Sorry for the backwards images, I took the picture using my Mac so it's a mirror of how it actually is.

This is made from an old leather address book I found on ebay. I asked the seller before hand for the dimensions to make sure it would fit. I put a nametag label on the back of my kindle so that it is easy to peel off, and then attached it with velcro. I then added 3 buttons (2 on the back and one on the front) along with a braided gold stretchy cord to make a closure. 

I will be sure to take better pictures when I find my actual camera! Hopefully later today I will have them up. I'm really glad you guys like it


----------



## PG4003 (Patricia) (Jan 30, 2010)

Oh, OK, the images are backwards, that's why your Kindle is on the left!  How did you attach the buttons?


----------



## BarbraAnnino (Jan 27, 2011)

Looks like an old Book of Shadows. Very beautiful!


----------



## kimbertay (Sep 16, 2009)

Love it!


----------



## NapCat (retired) (Jan 17, 2011)

Very Nice !!  I thought it was custom made for "lefties" Ha!


----------



## kimdle (May 15, 2011)

NapCat said:


> Very Nice !! I thought it was custom made for "lefties" Ha!


Me too and I was thinking what a great idea for lefties.

It came out really nice, and very creative use of an address book!


----------



## BlondeStylus (Jan 28, 2011)

I love it too!  Very creative and a wondeful idea!  It does look Harry Potter-ish!
Can't wait to see more pics and hear more about how you did it.


----------



## pixiedust319 (May 18, 2011)

After fighting with my camera I finally got some (kind of) decent pictures!

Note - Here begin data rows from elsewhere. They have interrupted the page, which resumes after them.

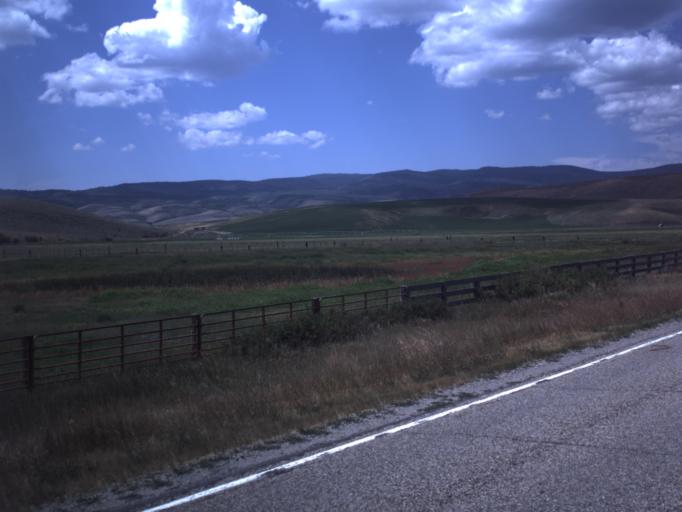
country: US
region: Utah
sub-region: Rich County
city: Randolph
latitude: 41.8414
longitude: -111.3448
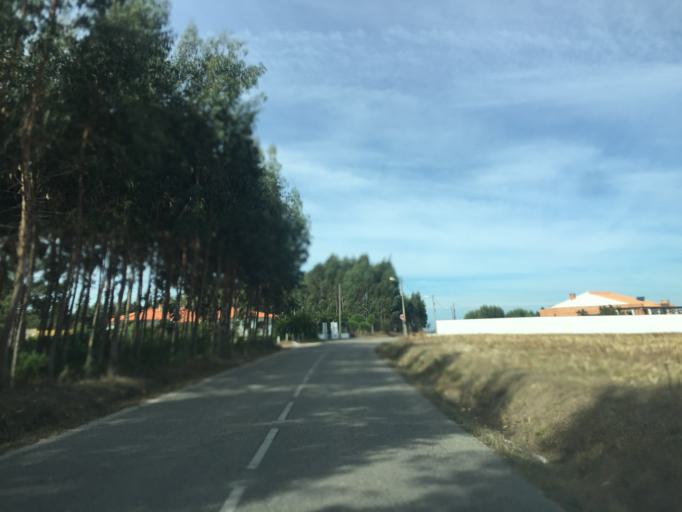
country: PT
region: Coimbra
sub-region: Figueira da Foz
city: Lavos
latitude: 40.0789
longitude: -8.8261
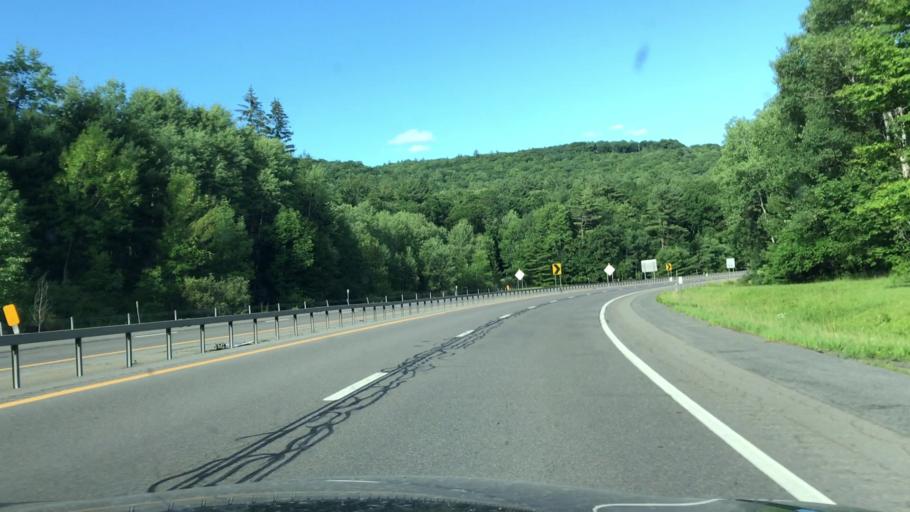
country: US
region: New York
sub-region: Delaware County
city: Hancock
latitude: 41.9599
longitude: -75.2840
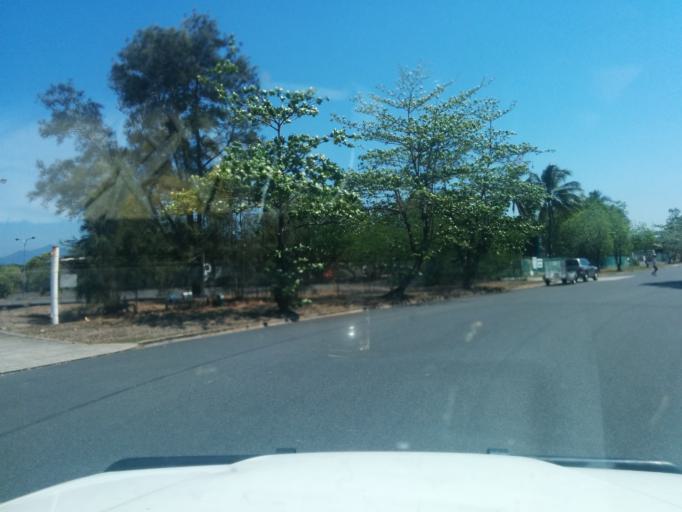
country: AU
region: Queensland
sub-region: Cairns
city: Cairns
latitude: -16.9432
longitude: 145.7732
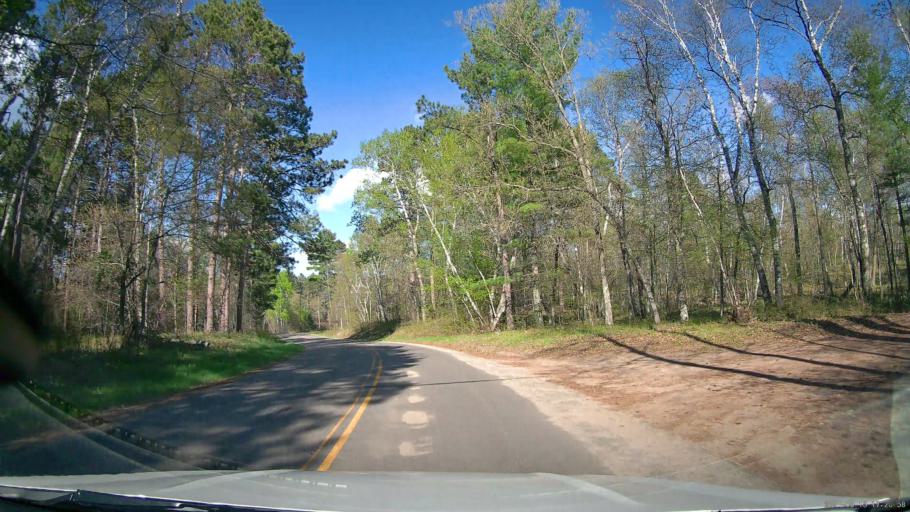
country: US
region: Minnesota
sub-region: Hubbard County
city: Park Rapids
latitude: 46.9916
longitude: -94.9630
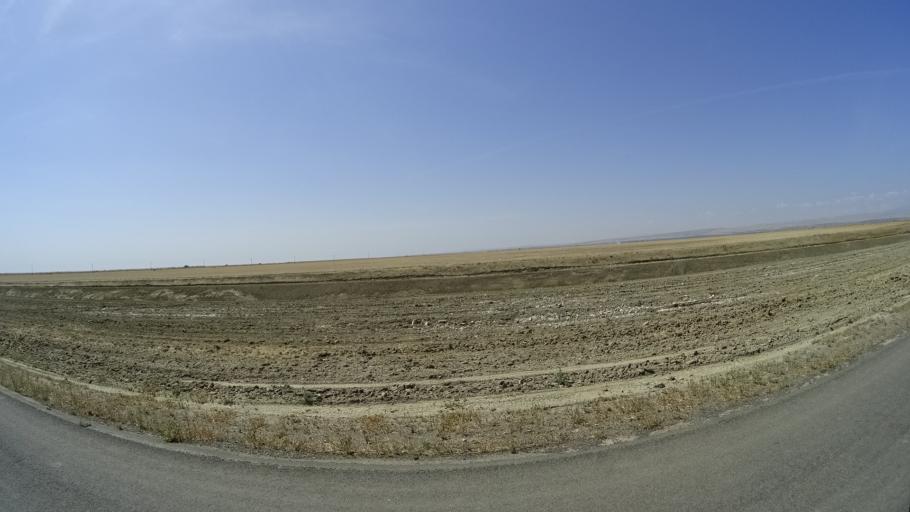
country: US
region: California
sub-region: Kings County
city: Kettleman City
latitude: 36.0940
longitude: -119.9174
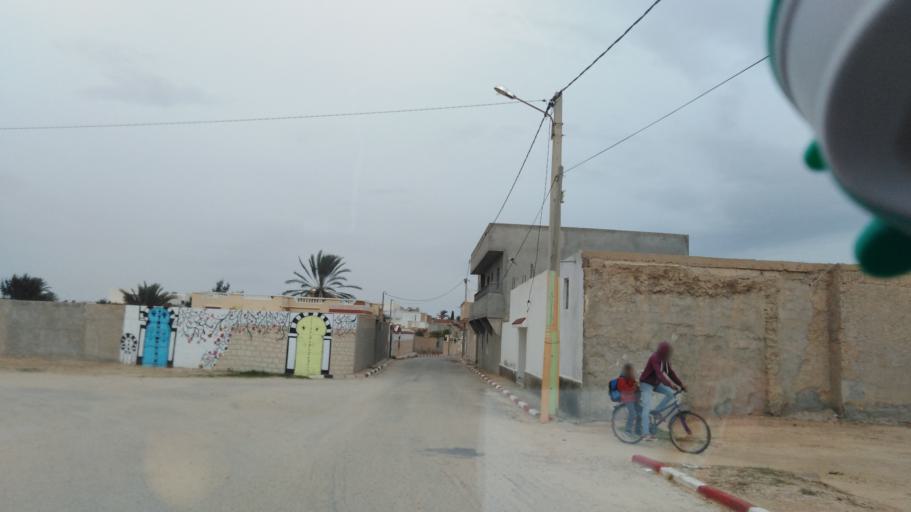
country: TN
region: Qabis
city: Gabes
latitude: 33.9568
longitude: 10.0027
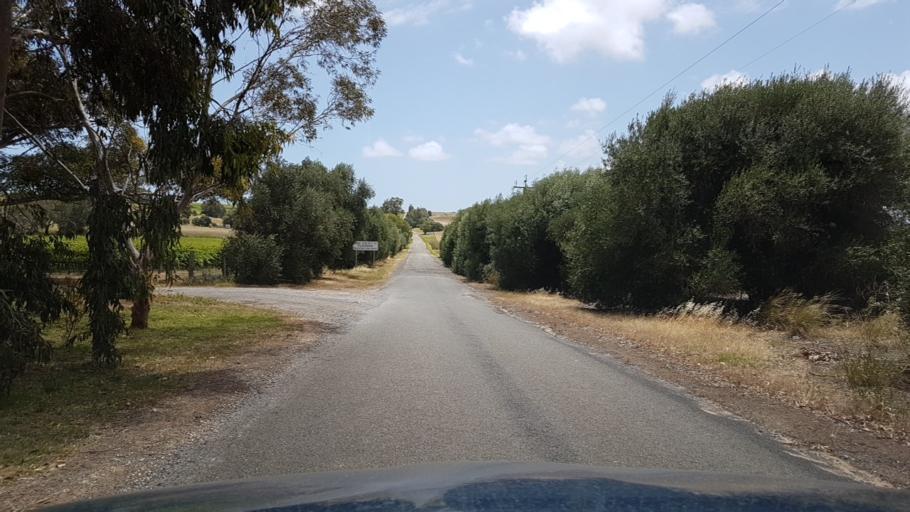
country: AU
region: South Australia
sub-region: Onkaparinga
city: McLaren Vale
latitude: -35.2453
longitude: 138.5329
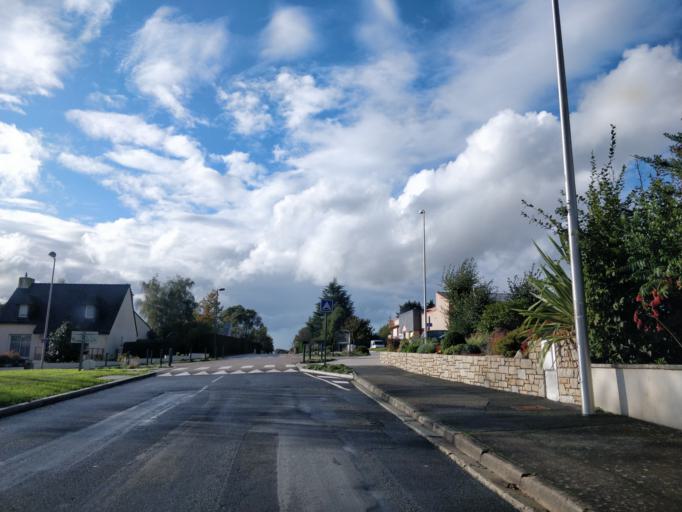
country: FR
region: Brittany
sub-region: Departement d'Ille-et-Vilaine
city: Servon-sur-Vilaine
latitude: 48.1240
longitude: -1.4652
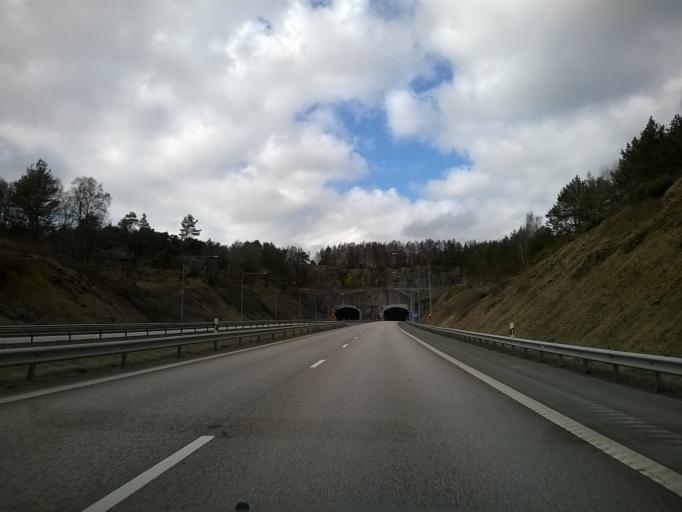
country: SE
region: Halland
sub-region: Varbergs Kommun
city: Veddige
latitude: 57.2330
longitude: 12.2254
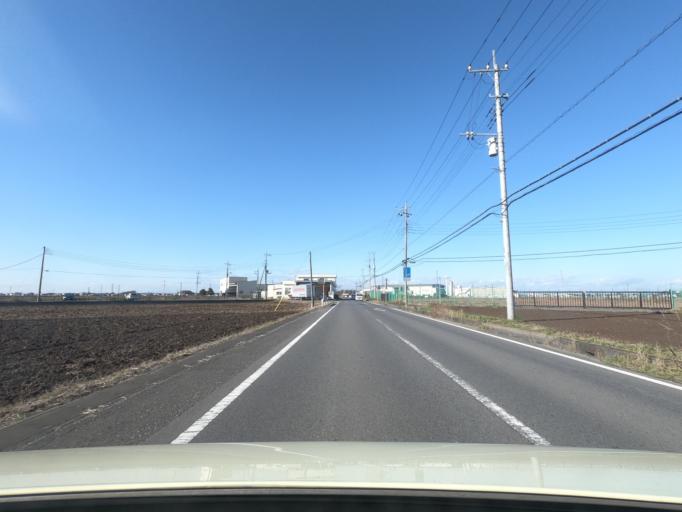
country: JP
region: Ibaraki
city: Ishige
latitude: 36.1636
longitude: 139.9920
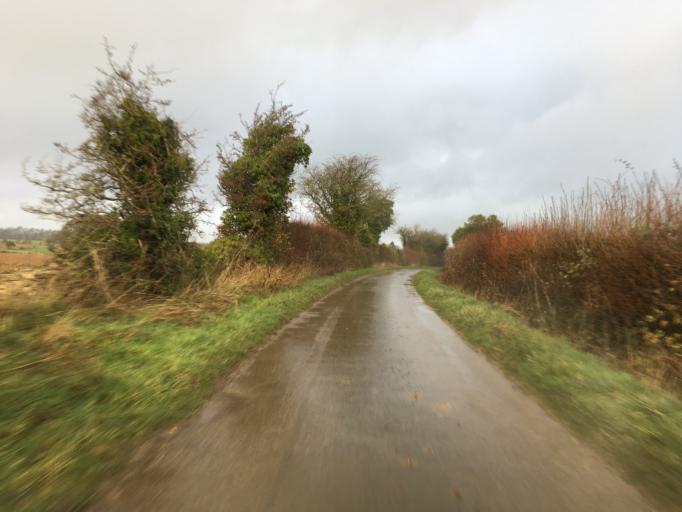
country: GB
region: England
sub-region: Wiltshire
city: Hankerton
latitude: 51.6532
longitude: -2.0676
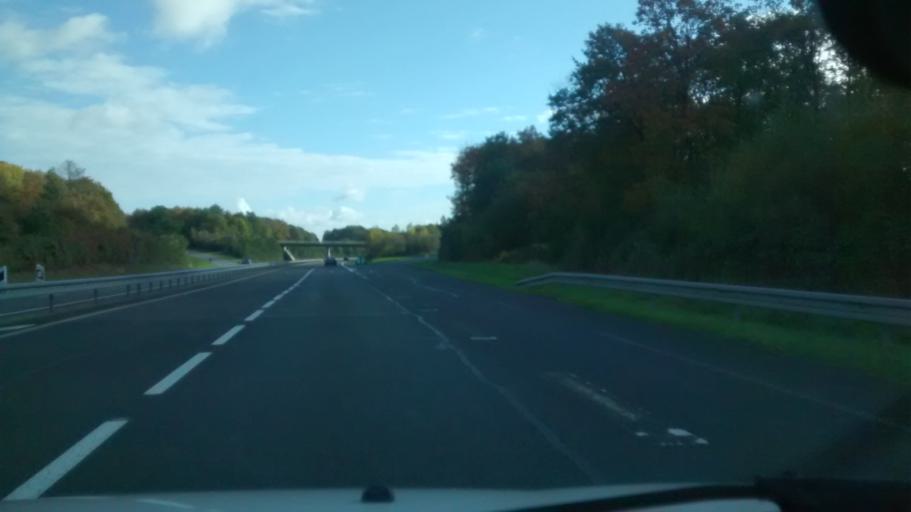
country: FR
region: Pays de la Loire
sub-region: Departement de Maine-et-Loire
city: Combree
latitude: 47.7160
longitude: -1.0159
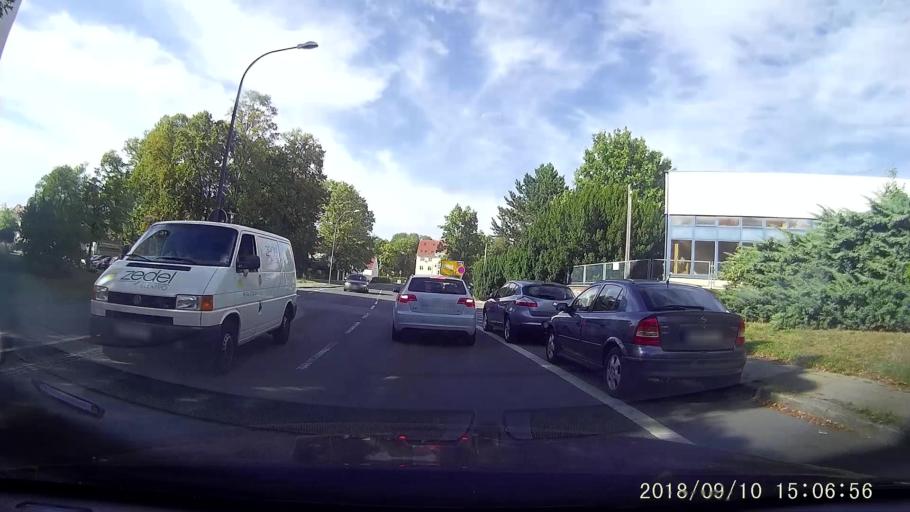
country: DE
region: Saxony
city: Goerlitz
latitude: 51.1468
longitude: 14.9485
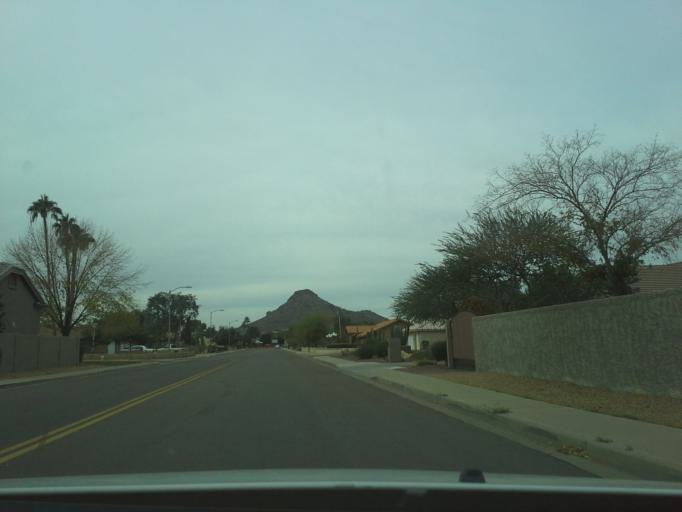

First off, here is what the book looks like normally:








The address book came with a notepad on the inside cover so I can now use it for a little pocket to put notes in (or a map of Middle Earth. Whatever your preference may be).

Here is the back of my Kindle and the velcro on the cover itself:








I did NOT want any sort of residue from the velcro on my Kindle so I cut up an Avery Label (#8395) to put directly on my Kindle because it is a name badge and peels right off.

The front button is held on by the little plastic clip that the buttons are sold with to have them stay on the little cardboard piece. I know they have a special name, but I don't happen to remember what it is... Anyways, here is what it looks like!









The back buttons are connected by the gold stretchy thread that I braided to make the closure. This is the best picture of it I could manage 









My total cost for my little project was about $25!


----------



## PG4003 (Patricia) (Jan 30, 2010)

Very creative, thank you so much for sharing your pictures and your method.


----------



## Lizz (Jul 27, 2010)

That is so neat! I love the old skool vibe. I've seen some people do those types of covers with the old books, but a lot of the time it seems to come out kind of sloppy  Yours looks just great! I *heart* it <3


----------